When my wife and I bought our last car, we accounted for the essentials: seat belts, airbags (front, side, etc.), standard daytime running lights, and antilock brakes. Then it got interesting. We looked closely at the back-up camera, the blind spot detection system, the rear and forward collision warning systems, adaptive cruise control, and lane departure warnings—advanced features that have been fine-tuned over the last several decades with the explicit purpose of keeping people safe.
Which begs the question: Why are my car, other cars, crossovers, and SUVs adhering to and employing better safety standards than 30-ton tractor trailers?
According to the Large Truck Crash Causation Study, which based its findings on roughly 120,000 large truck crashes, 55 percent of truck accidents were initiated by the truck. Even more alarming: 87 percent of those crashes were the result of carelessness—fatigue, poor driving, speeding, tailgating, etc. And more still: Over 22 percent of truck crashes occurred when the truck rear-ended another vehicle; 32 percent happened when the truck drifted from one lane to another lane or off the road entirely.

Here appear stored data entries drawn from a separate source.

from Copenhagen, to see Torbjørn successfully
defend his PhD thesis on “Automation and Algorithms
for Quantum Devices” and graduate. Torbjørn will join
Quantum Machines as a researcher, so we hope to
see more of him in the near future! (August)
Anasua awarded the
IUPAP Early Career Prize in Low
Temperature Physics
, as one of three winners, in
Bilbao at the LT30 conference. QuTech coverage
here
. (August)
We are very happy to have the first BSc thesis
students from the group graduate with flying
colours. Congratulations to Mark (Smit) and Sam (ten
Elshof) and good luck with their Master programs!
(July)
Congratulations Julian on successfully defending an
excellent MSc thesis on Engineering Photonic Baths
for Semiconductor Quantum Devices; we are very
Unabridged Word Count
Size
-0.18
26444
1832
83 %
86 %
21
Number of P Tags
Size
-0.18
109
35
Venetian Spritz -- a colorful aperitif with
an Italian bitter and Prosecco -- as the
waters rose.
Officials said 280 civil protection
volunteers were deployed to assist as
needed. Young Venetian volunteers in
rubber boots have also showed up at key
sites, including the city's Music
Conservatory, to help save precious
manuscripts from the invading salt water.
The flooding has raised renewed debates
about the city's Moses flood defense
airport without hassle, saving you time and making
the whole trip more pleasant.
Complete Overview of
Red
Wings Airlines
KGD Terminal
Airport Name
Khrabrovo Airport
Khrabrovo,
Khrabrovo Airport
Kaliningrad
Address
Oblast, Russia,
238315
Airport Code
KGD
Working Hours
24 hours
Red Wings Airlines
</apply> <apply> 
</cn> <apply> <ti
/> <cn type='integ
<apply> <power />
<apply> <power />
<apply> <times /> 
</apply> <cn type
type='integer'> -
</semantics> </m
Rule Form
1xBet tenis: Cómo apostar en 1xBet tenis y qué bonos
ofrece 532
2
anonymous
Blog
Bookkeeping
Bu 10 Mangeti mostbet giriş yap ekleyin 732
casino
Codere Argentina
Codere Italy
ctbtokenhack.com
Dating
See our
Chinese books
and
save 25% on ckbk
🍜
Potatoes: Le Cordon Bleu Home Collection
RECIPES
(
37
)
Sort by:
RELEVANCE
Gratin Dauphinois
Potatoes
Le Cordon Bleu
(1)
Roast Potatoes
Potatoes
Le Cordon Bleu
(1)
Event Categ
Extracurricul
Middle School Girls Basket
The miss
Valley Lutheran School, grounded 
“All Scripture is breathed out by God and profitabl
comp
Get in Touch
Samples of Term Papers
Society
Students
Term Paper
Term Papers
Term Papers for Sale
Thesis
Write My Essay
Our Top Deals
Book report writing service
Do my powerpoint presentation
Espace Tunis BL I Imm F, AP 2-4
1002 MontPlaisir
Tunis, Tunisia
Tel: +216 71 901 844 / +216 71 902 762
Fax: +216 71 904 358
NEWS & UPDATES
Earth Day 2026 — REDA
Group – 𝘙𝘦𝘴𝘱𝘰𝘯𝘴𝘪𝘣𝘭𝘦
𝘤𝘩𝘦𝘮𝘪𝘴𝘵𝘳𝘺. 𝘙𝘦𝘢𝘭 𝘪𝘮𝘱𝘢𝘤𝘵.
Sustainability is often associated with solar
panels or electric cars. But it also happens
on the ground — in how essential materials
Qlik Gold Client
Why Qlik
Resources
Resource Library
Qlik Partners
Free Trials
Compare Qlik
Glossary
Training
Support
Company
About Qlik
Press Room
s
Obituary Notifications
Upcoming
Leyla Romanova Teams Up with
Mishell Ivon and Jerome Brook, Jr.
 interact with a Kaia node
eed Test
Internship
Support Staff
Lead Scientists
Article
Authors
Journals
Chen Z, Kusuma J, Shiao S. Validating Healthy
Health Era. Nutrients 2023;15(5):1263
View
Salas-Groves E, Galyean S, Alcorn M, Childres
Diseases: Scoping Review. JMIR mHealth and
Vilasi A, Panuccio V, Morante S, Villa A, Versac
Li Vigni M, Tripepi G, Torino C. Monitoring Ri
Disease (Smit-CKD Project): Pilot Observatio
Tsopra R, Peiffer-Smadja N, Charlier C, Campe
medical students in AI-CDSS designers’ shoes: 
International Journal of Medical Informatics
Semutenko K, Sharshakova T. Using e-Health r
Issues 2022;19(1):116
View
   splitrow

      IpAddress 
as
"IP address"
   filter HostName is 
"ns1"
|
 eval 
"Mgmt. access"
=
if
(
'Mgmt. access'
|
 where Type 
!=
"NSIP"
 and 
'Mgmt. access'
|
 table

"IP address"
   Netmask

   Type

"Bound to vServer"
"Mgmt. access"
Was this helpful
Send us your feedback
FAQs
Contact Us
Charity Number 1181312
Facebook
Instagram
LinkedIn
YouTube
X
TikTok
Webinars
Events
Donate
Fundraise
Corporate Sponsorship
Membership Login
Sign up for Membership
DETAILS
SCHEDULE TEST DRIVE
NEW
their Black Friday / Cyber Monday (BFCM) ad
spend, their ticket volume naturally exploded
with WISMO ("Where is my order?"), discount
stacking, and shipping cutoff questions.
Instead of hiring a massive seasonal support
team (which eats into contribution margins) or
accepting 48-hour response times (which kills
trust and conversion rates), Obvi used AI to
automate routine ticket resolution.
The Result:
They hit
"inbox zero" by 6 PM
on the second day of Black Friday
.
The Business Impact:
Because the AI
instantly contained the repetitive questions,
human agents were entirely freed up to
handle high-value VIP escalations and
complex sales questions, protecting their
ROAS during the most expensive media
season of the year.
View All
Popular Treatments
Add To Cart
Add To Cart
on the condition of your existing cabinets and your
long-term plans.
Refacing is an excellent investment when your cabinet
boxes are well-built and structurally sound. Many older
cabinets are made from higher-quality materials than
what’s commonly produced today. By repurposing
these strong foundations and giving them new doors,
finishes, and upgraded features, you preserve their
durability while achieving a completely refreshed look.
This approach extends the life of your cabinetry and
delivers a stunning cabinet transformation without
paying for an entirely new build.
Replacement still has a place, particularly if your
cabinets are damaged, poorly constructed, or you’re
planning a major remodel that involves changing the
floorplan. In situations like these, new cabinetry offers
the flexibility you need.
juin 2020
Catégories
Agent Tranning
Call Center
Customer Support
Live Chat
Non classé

These types of crashes are significantly more preventable if we demand the same types of advances found in most conventional cars.
Take rear back up cameras, for example. A 2010 study by the NHTSA found that 228 deaths and 17,000 injuries resulted from cars backing into people. As alarming as that reads, consider that nearly 44 percent of those crashes involved kids under the age of 5, and that a pickup truck or an SUV was four times more likely than a car to kill someone. Thing is, rear-end backup cameras will be required for all new cars beginning May 2018. To date, no such standard is in the works for commercial trucks.
The theme here: the bigger the vehicle, the more dangerous the outcome. If a pickup truck with a rearview mirror is four times deadlier than a car, imagine how the numbers correlate to a tractor-trailer. If you’ve ever sat in the cab of a semi-truck, you know that blind spots are extensive. You know that large trucks don’t have rear-view mirrors. You know that side mirrors have no practical use. In fact, the trucking acronym for maneuvering in reverse is called G.O.A.L., which stands for “Get Out And Look.” (In an ideal situation, the driver uses a spotter to direct them properly.) Installing a back-up camera could go a long way to reducing those stresses and preventing unnecessary accidents.
This isn’t an issue of truck companies coming up with science-fiction-level tech to solve a problem. This isn’t even an issue of calculating the cost-benefit analysis. Active/adaptive cruise control for trucks (a system that adjusts a truck’s speed based on the vehicle in front of it) runs as low as $2,100. It’s not free, but as someone who’s represented families who have lost loved ones because a truck rear-ended a car, I can assure you it’s significantly less than what a truck company ends up paying for a lawsuit. Simply put, it’s a poor business decision for the trucking industry to ignore better safety practices for the sake of saving a few bucks.
The saddest part about this may be the lack of awareness. Given the prevalence of driving safety technology, it would likely surprise most people to learn that multi-million-dollar trucking companies, with fleets of trucks covering millions of miles of road each year, don’t utilize existing technology to prevent injuries and fatalities. Isn’t it time they should?